Still, he said, “it’s the two of us, me and Edna. We do everything together.”

“It’s been a disaster,” Eddie said of the implications of the treatment. “She’s toxic for two days and then susceptible to getting illness for a few days every round.”
That means less face-to-face interactions with the community that they love. It also means that they can’t do much of the work they love either.
“The implications of this news on Eddie and Edna are profound, emotionally, logistically, and financially,” Greene wrote in the GoFundMe. “Neither Edna or Eddie are able to work right now, and their main source of income, the Dive-In Theater, will likely have to be on hiatus for this season. Edna is irreplaceable in their business as she is the captain, naturalist, reservations organizer, and logistics coordinator. It is unrealistic to think the trips could run without her, and this is a huge blow to them as a family. With no income coming in, and potentially enormous costs coming up, they really need our help.”
Help has been coming.
In two days, the GoFundMe has raised approximately $75,000. No one knows how much the superheroes will need for uncovered treatment costs/copays/deductibles, travel expenses for non-local treatment, animal care (two dogs, a cat, a bird and a horse), and home expenses.
“Eddie and Edna work together in their business and losing both of their incomes for the foreseeable future is an enormous source of uncertainty and fear. All of their energy will be needed to try and fight this cancer and anything we can do to alleviate other drains on them will be crucial,” Greene wrote.

Eddie and Edna are still finding hope despite a chaotic two weeks.

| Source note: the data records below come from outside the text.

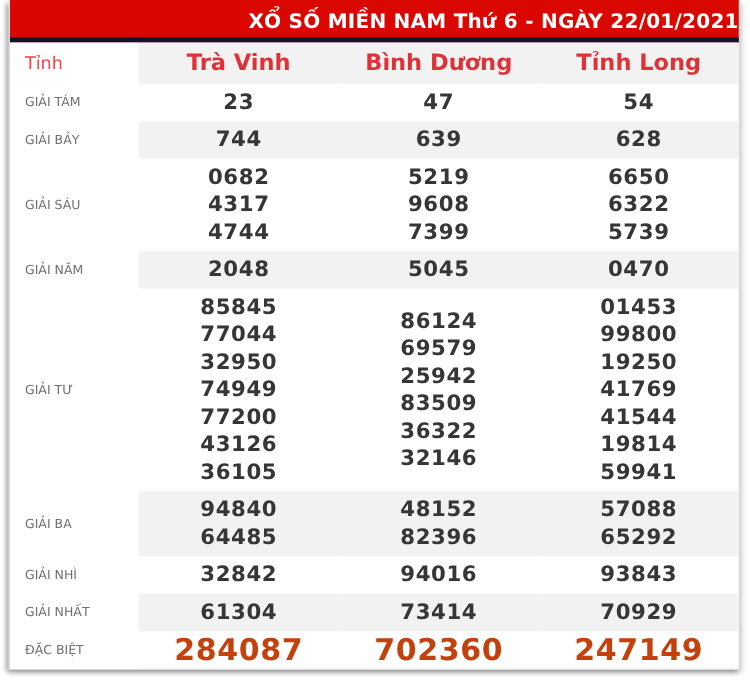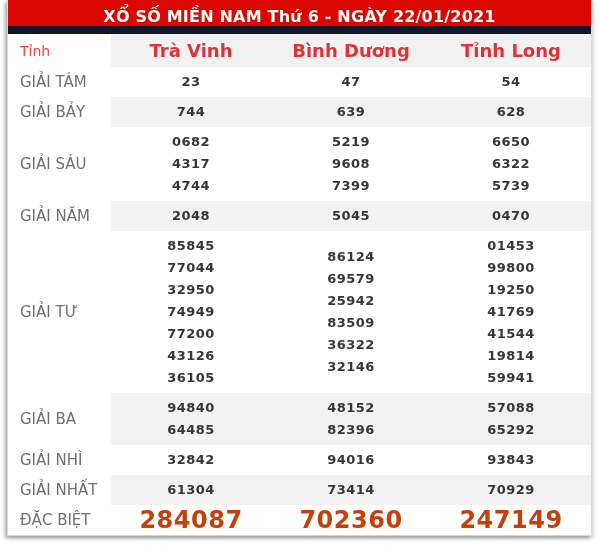--- a/index.html
+++ b/index.html
@@ -20,8 +20,8 @@
     height: 34px;
     line-height: 34px;
     background: #da0600;
-    border-bottom: 8px solid #0f172a;
-    text-align: center;
+    border-bottom: 4px solid #0f172a;
+    text-align: right;
   }
   .title-bar span {
     color: #ffffff;

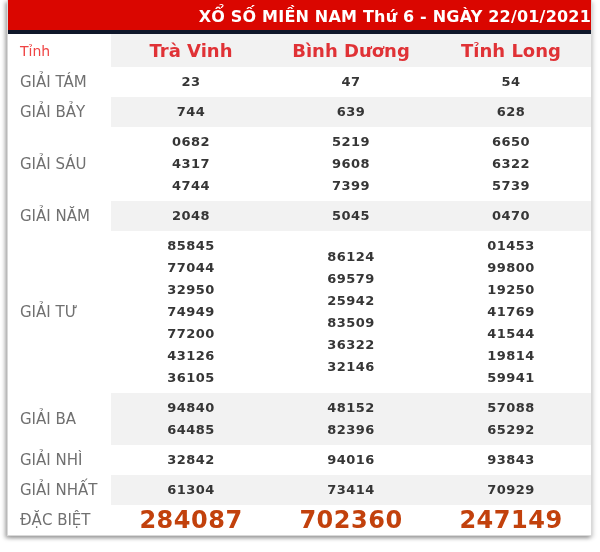--- a/index.html
+++ b/index.html
@@ -36,7 +36,7 @@
   }
   .label-cell {
     padding-left: 12px;
-    font-size: 15px;
+    font-size: 10px;
     color: #707070;
     background: #ffffff;
     align-self: stretch;

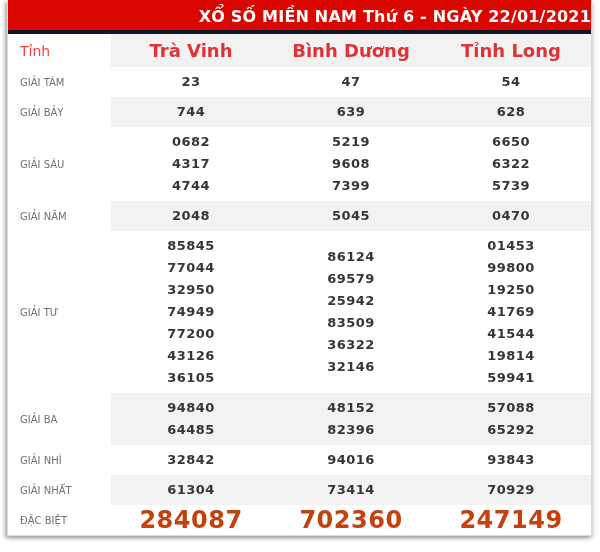--- a/index.html
+++ b/index.html
@@ -60,7 +60,7 @@
     min-height: 33px;
   }
   .num {
-    font-size: 13px;
+    font-size: 17px;
     font-weight: bold;
     color: #363636;
     line-height: 22px;

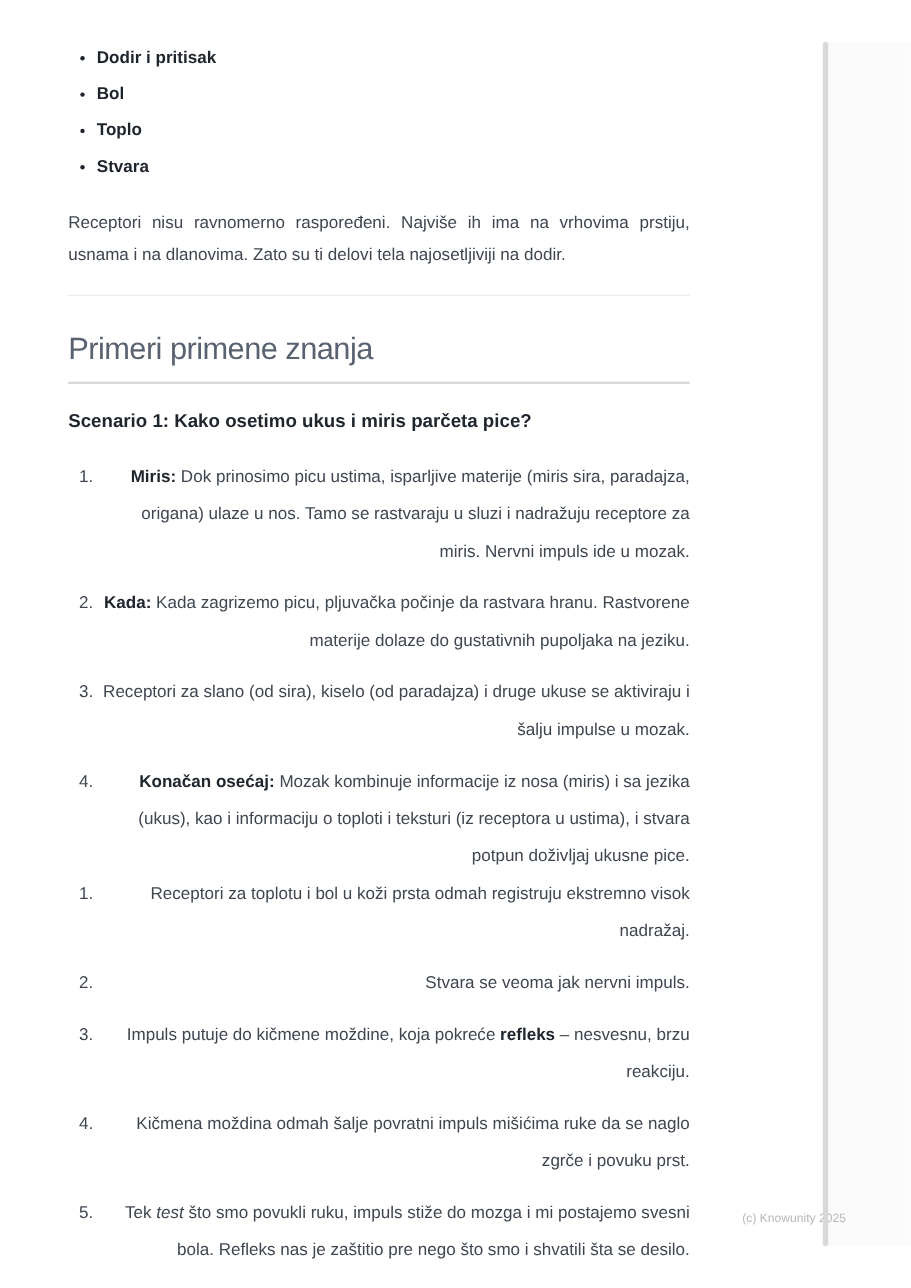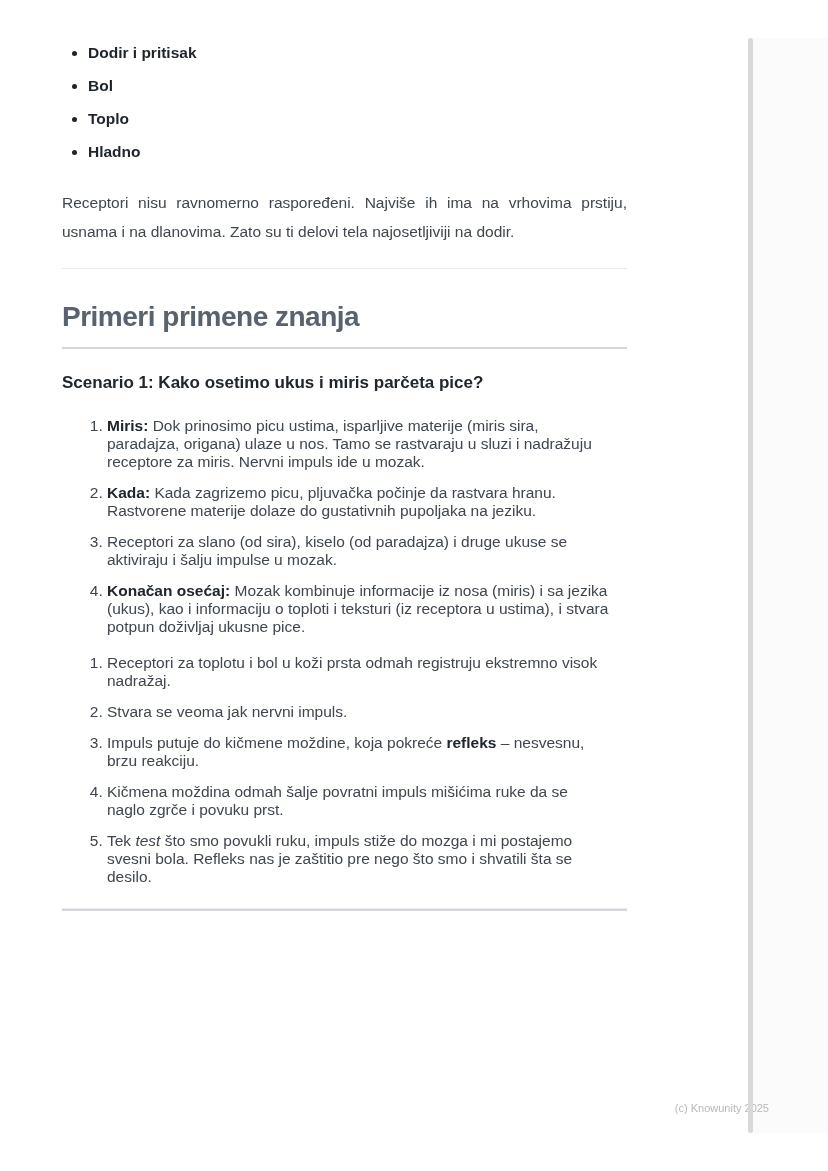--- a/index.html
+++ b/index.html
@@ -102,7 +102,7 @@
       <li>Dodir i pritisak</li>
       <li>Bol</li>
       <li>Toplo</li>
-      <li>Hladno</li>
+      <li>Stvara</li>
     </ul>
 
   <p class="intro">Receptori nisu ravnomerno raspoređeni. Najviše ih ima na vrhovima prstiju, usnama i na dlanovima. Zato su ti delovi tela najosetljiviji na dodir.</p>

“Her cancer was super widespread, but there’s so many people who have chimed in and said they had the same stage and widespread and they’ve pulled through,” Eddie said.
Some people have reached out, people who survived ovarian cancer, stage three like Edna’s, and been in remission for ten years. That gives them hope.
“I don’t know that much about cancer, but I’ve learned a lot in a short amount of time,” he said.
That knowledge has come from people sharing resources, private messages from people they’ve met.
“It’s a lot of positive stuff,” Eddie said. “Edna is in unbelievable good spirits. Everyone is just so sweet. Even though its super sad, super hard, and the outcome is so unsure, Edna is in good spirits. She’s my hero. She’s unbelievably, unbelievably, unbelievably strong.”